CIUDAD DE MÉXICO – En un movimiento que ha cimbrado el tablero político nacional, el senador veracruzano Miguel Ángel Yunes Márquez solicitó este martes licencia para separarse de su cargo por tiempo indefinido, citando complicaciones de salud relacionadas con un padecimiento en la columna vertebral.

La solicitud, aprobada de manera expedita por el Pleno del Senado, ocurre en el marco de la discusión de la Reforma al Poder Judicial, donde el voto del legislador se perfilaba como la pieza clave para que el bloque oficialista lograra la mayoría calificada.
Un relevo marcado por la tensión
Minutos después de aprobarse la licencia, Miguel Ángel Yunes Linares, exgobernador de Veracruz y suplente de la fórmula, ingresó al salón de sesiones para rendir protesta.

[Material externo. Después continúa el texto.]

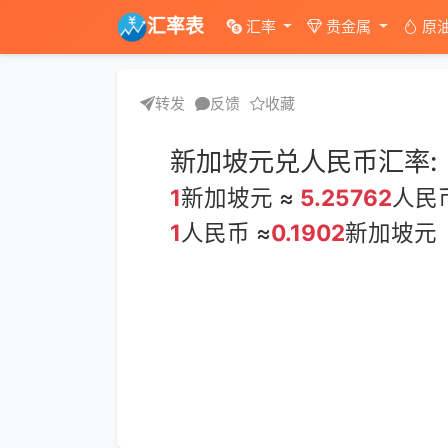
汇率表
汇率
贵金属
原
转发
反馈
收藏
新加坡元兑人民币汇率:
1
新加坡元 ≈
5.25762
人民
1
人民币 ≈
0.1902
新加坡元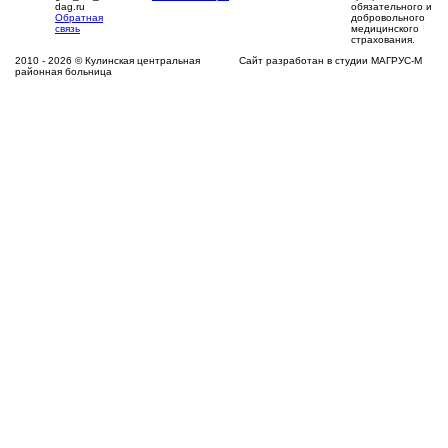
dag.ru
обязательного и
Обратная
добровольного
связь
медицинского
страхования.
2010 - 2026 © Кулинская центральная
Сайт разработан в студии МАГРУС-М
районная больница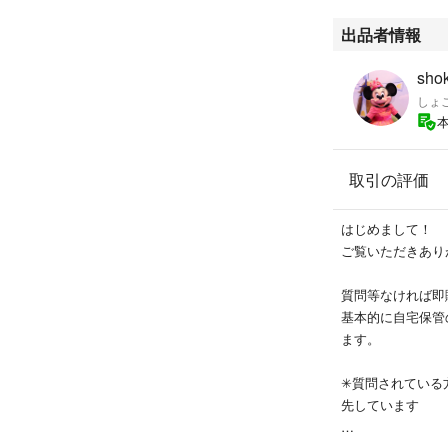
出品者情報
sho
しょ
取引の評価
はじめまして！
ご覧いただきありが
質問等なければ即購
基本的に自宅保管
ます。
✳︎質問されてい
先しています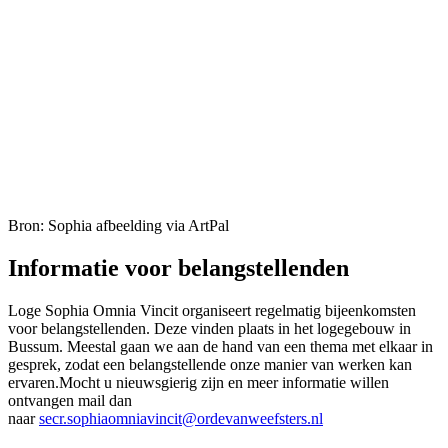
Bron: Sophia afbeelding via ArtPal
Informatie voor belangstellenden
Loge Sophia Omnia Vincit organiseert regelmatig bijeenkomsten
voor belangstellenden. Deze vinden plaats in het logegebouw in
Bussum. Meestal gaan we aan de hand van een thema met elkaar in
gesprek, zodat een belangstellende onze manier van werken kan
ervaren.Mocht u nieuwsgierig zijn en meer informatie willen
ontvangen mail dan
naar
secr.sophiaomniavincit@ordevanweefsters.nl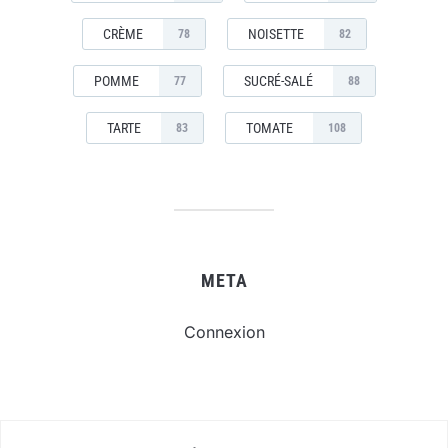
CRÈME
NOISETTE
78
82
POMME
SUCRÉ-SALÉ
77
88
TARTE
TOMATE
83
108
META
Connexion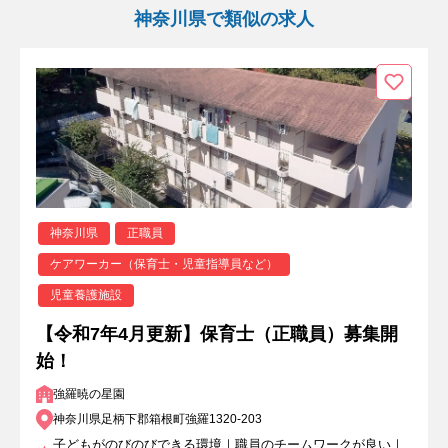
神奈川県で類似の求人
神奈川県
正職員
ケアワーカー（保育士・児童指導員など）
児童養護施設
【令和7年4月更新】保育士（正職員）募集開
始！
強羅暁の星園
神奈川県足柄下郡箱根町強羅1320-203
子どもがのびのびできる環境｜職員のチームワークが良い｜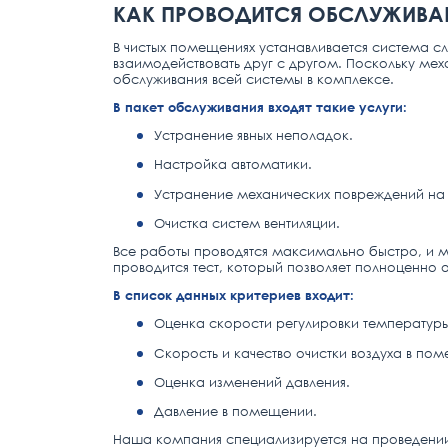
КАК ПРОВОДИТСЯ ОБСЛУЖИВА
В чистых помещениях устанавливается система с
взаимодействовать друг с другом. Поскольку ме
обслуживания всей системы в комплексе.
В пакет обслуживания входят такие услуги:
Устранение явных неполадок.
Настройка автоматики.
Устранение механических повреждений на 
Очистка систем вентиляции.
Все работы проводятся максимально быстро, и м
проводится тест, который позволяет полноценно 
В список данных критериев входит:
Оценка скорости регулировки температуры
Скорость и качество очистки воздуха в по
Оценка изменений давления.
Давление в помещении.
Наша компания специализируется на проведении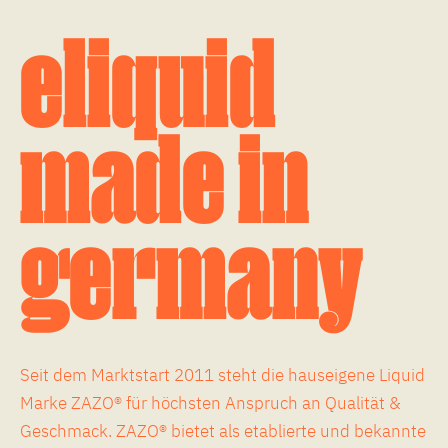
eliquid
made in
germany
Seit dem Marktstart 2011 steht die hauseigene Liquid
Marke ZAZO® für höchsten Anspruch an Qualität &
Geschmack. ZAZO® bietet als etablierte und bekannte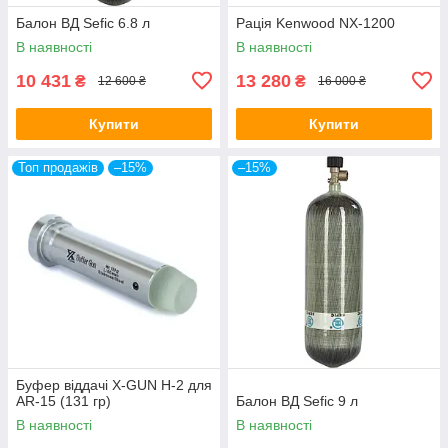
Балон ВД Sefic 6.8 л
Рація Kenwood NX-1200
В наявності
В наявності
10 431
13 280
₴
₴
12 600 ₴
16 000 ₴
Купити
Купити
Топ продажів
–15%
–15%
Буфер віддачі X-GUN H-2 для
AR-15 (131 гр)
Балон ВД Sefic 9 л
В наявності
В наявності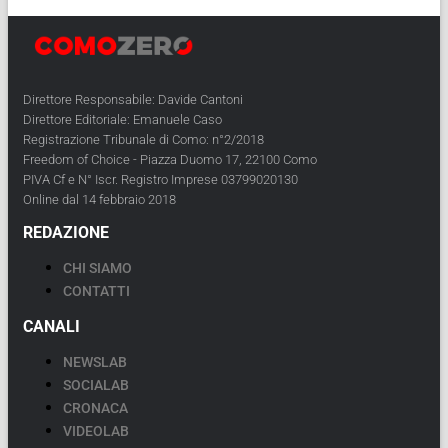
Direttore Responsabile: Davide Cantoni
Direttore Editoriale: Emanuele Caso
Registrazione Tribunale di Como: n°2/2018
Freedom of Choice - Piazza Duomo 17, 22100 Como
PIVA Cf e N° Iscr. Registro Imprese 03799020130
Online dal 14 febbraio 2018
REDAZIONE
CHI SIAMO
CONTATTI
CANALI
NEWSLAB
SOCIALAB
CRONACA
VIDEOLAB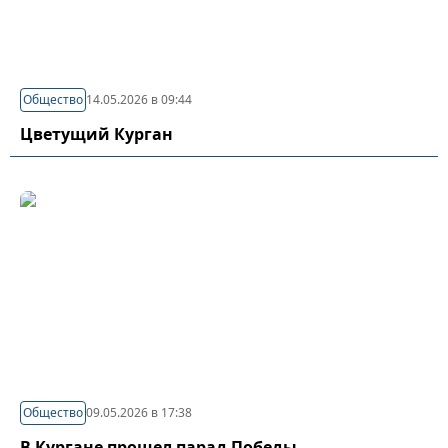
Общество
14.05.2026 в 09:44
Цветущий Курган
Общество
09.05.2026 в 17:38
В Кургане прошел парад Победы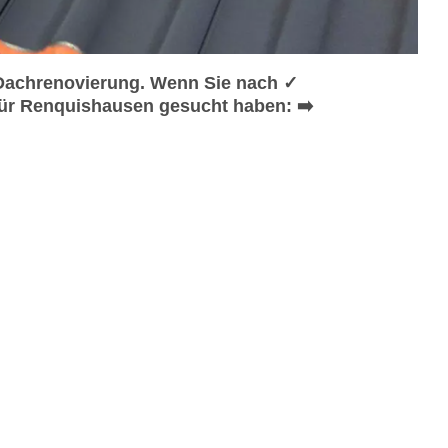
Dachrenovierung. Wenn Sie nach ✓
ür Renquishausen gesucht haben: ➡️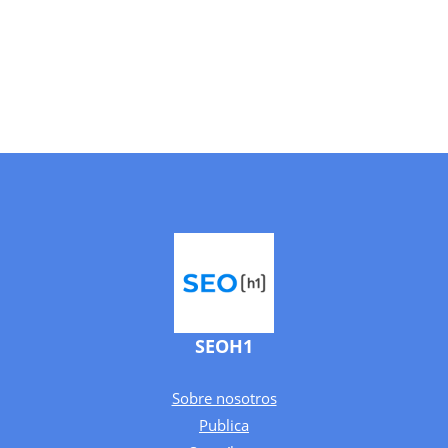
SEOH1
Sobre nosotros
Publica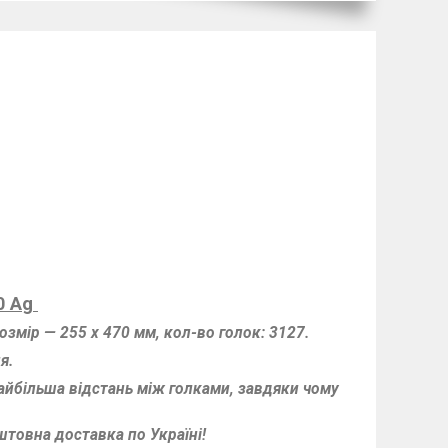
0
A
g
озмір — 255 х 470 мм, кол-во голок: 3127.
я.
айбільша відстань між голками, завдяки чому
штовна доставка по Україні!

Su entrada fue recibida con vítores por parte de la bancada de Morena y sus aliados, mientras que los senadores del Partido Acción Nacional (PAN) lo increparon con gritos de “traidor”.
“Miguel Ángel Yunes Márquez ha sido un luchador por la democracia, no un traidor”, defendió Yunes Linares desde la tribuna, en un discurso donde arremetió contra la dirigencia de su propio partido (PAN) por intentar coaccionar el sentido de su voto.
El factor decisivo para la Reforma Judicial
La incertidumbre sobre el paradero de Yunes Márquez durante las horas previas a la sesión alimentó especulaciones sobre un posible acuerdo con el oficialismo. Con este relevo, la oposición pierde un voto que se consideraba firme en el bloque del “no”, lo que facilitaría el camino para que Morena y aliados aprueben las modificaciones constitucionales propuestas por el Ejecutivo.
Puntos clave del conflicto:
- La Mayoría Calificada: El bloque oficialista necesita 86 votos; la ausencia o el cambio de bando de un solo legislador opositor cambia el destino de la reforma.
- Ruptura con el PAN: Marko Cortés, dirigente nacional del PAN, calificó el movimiento como una claudicación ante presiones judiciales.
- Postura de los Yunes: Yunes Linares no adelantó el sentido final de su voto en su primera intervención, pero dejó claro que no aceptará imposiciones partidistas.